Set problem 1.
In the catalog rows below, begin at the line that has "state / province: Shinyanga" and stop after the final row. Update those lines by replacing "locality" with "site", leave everything else unchanged, and return only those lines.

Excerpted passage.
From Denmark to Wisconsin, the Kringle Is a Giant, Flaky Pastry Meant to be Shared

From Denmark to Wisconsin, the Kringle Is a Giant, Flaky Pastry Meant to be Shared
These Danish-style pastries traditionally had almond or raisin fillings, but now can come with a wider range of fruits, nuts, cream cheese, and more. (Tony Savino/Shutterstock)
12/20/2022
Updated:
12/20/2022

It’s 6:30 a.m. and I am calling Bendtsen’s Bakery to try to catch the baker. But I fail. Again.

“He’s making kringles,” says the woman on the phone, apologetically. “This is a busy time right now. We’re making thousands a day.”

The week before, I’d been told the baker and his lone assistant had come in just after midnight. This week, it was closer to 10 p.m. and staying well into mid-morning before heading home to rest. Such is the reality of creating Wisconsin’s official state pastry.

Bendt Bendtsen, Sr. (second generation) (left) and Bendt Bendtsen Jr. (third generation) at work together making kringle dough in Bendtsen’s Bakery, Racine, Wis., in 1980. (Courtesy of Bendtsen’s Bakery)
Bendt Bendtsen, Sr. (second generation) (left) and Bendt Bendtsen Jr. (third generation) at work together making kringle dough in Bendtsen’s Bakery, Racine, Wis., in 1980. (Courtesy of Bendtsen’s Bakery)

The Kringle Capital

Wisconsinites associate Racine, a city south of Milwaukee along Lake Michigan, with kringles. This magnificent, sharable, Danish-style pastry contains up to 36 flaky layers and a variety of fillings—traditionally almonds or raisins, but now a wider range of fruits, nuts, cream cheese, and more. Four famous bakeries with seven total locations produce them here in the Kringle Capital of America, and most residents are happy to share an opinion about which is best.
Bendtsen's Bakery's pecan kringle. (Courtesy of Bendtsen’s Bakery)
Bendtsen's Bakery's pecan kringle. (Courtesy of Bendtsen’s Bakery)

Extracted records.
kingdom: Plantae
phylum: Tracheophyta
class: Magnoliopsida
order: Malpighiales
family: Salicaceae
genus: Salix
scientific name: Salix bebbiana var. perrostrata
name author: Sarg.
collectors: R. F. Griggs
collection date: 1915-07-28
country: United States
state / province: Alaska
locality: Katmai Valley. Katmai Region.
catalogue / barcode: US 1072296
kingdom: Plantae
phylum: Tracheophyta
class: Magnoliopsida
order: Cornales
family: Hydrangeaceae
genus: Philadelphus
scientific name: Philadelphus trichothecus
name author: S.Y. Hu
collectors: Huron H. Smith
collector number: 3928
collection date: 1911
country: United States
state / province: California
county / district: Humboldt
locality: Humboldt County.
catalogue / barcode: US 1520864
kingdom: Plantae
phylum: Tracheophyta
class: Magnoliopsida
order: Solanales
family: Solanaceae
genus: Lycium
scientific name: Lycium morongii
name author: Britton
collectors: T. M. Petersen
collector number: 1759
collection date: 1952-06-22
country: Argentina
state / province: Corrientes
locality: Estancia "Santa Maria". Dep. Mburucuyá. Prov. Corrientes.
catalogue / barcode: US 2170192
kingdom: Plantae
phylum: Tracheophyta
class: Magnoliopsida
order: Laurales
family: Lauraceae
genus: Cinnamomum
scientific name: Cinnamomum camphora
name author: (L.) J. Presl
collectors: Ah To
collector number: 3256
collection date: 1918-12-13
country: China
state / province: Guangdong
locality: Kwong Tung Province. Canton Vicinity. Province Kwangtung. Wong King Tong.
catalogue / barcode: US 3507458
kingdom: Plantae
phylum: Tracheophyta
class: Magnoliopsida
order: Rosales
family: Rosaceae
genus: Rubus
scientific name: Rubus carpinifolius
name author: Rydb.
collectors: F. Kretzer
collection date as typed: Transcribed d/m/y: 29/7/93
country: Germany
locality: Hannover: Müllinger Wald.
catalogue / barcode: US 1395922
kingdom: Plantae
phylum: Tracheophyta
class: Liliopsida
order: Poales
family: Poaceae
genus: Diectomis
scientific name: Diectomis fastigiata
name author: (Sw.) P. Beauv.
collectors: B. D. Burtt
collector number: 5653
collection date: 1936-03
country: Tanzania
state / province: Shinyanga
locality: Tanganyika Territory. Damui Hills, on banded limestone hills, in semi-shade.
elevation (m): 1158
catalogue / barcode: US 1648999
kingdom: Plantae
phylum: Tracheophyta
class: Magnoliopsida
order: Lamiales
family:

Set problem 2.
Write what follows in the article about Wisconsin kringles, picking up after its final sentence.

Output 1.
state / province: Shinyanga
site: Tanganyika Territory. Damui Hills, on banded limestone hills, in semi-shade.
elevation (m): 1158
catalogue / barcode: US 1648999
kingdom: Plantae
phylum: Tracheophyta
class: Magnoliopsida
order: Lamiales
family:

Output 2.
Bendtsen’s Bakery is the longest-operating bakery in Racine and makes up to 2,000 per day through November and December. At a factory with machines, that might not sound like such a big number, but these are kringles, not donuts or something quick, and this is Bendtsen’s, a bakery that prides itself by making everything by hand. And a couple of those hands belong to Bendt “Ben” L. Bendtsen III.

His father and grandfather were both also Bendt Laurits Bendtsen, but the founder, his great-grandfather, switched the names around—Laurits Bendt Bendtsen—and no one knows why. If not for this, Ben the third would have been the seventh.

Bendtsen's Bakery in Racine, Wis. offers more than 30 flavors of kringle, all painstakingly handmade—by just two bakers. (Courtesy of Bendtsen’s Bakery)
Bendtsen's Bakery in Racine, Wis. offers more than 30 flavors of kringle, all painstakingly handmade—by just two bakers. (Courtesy of Bendtsen’s Bakery)

Born in Odense, Denmark in 1905, Laurits Bendt Bendtsen immigrated to America and found an established community of fellow Danes that had settled in Racine, Wisconsin. In 1934 he purchased a business property on a street corner and opened a bakery, and there it still stands almost a century later, a fourth-generation family operation.

A proudly hung sign at Uncle Mike’s Bake Shoppe in Green Bay, Wis. (Kevin Revolinski)
A proudly hung sign at Uncle Mike’s Bake Shoppe in Green Bay, Wis. (Kevin Revolinski)

Born There, Perfected Here

Part of the origin of kringle is explained in the Danish word for the dough: wienerbrod, bread from Vienna. In Denmark in 1850, bakery owners replaced striking Danish bakers with their Austrian counterparts, who in turn brought their layered pastry concept to the Danes. The term “kringle,” however, refers to the pretzel shape, which originated much earlier among the Catholic monks in Europe and represented the Holy Trinity. Today, the symbol still hangs over the doors of Danish bakeries.
Uncle Mike’s Bake Shoppe's sea salt caramel kringle. (Courtesy of Uncle Mike’s Bake Shoppe)
Uncle Mike’s Bake Shoppe's sea salt caramel kringle. (Courtesy of Uncle Mike’s Bake Shoppe)

In Denmark, kringles are associated with birthdays as well as other special gatherings, and so it’s no surprise, with its frosted sweetness and shareable size, that here in the United States kringle sales blow up around the holidays. But the pretzel shape is less common.

“The shape took too much time, so it became the ring,” Bendtsen says. Kringles of old also called for more yeast. Today’s recipes use “about one-third of the yeast of what it used to be,” he says.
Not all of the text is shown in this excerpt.